ASSIGNED TASK:
Scan the data below. Pull out each line where "NoteGPT" occurs.

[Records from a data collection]
┌──

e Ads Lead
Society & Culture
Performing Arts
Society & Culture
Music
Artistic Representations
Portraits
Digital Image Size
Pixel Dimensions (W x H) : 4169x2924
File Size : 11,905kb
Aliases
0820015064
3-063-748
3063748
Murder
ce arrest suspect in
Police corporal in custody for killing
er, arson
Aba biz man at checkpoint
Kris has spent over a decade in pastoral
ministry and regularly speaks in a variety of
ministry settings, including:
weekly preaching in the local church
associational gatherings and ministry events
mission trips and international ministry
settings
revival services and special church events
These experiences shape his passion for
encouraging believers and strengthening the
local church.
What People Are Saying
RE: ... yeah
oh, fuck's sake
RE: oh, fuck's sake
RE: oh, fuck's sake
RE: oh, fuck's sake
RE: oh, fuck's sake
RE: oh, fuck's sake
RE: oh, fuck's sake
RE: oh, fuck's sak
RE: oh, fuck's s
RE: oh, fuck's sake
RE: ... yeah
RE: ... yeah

└──
┌──

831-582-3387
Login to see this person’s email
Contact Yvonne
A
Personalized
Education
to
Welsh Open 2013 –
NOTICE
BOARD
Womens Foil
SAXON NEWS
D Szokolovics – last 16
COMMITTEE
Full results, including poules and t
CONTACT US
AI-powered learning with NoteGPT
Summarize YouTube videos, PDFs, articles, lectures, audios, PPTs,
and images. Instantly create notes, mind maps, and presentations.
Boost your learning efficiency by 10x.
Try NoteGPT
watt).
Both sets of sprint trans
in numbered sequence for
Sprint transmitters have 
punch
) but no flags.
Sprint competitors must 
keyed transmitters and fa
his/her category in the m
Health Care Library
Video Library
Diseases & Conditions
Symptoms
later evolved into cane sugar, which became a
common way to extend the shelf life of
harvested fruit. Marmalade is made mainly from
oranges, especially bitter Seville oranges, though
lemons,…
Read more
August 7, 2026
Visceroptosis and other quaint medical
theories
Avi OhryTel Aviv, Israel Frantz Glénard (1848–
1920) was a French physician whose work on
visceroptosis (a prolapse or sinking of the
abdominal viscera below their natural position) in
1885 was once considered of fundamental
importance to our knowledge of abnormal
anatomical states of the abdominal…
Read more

└──

RESPONSE TO THIS TASK:
AI-powered learning with NoteGPT
Try NoteGPT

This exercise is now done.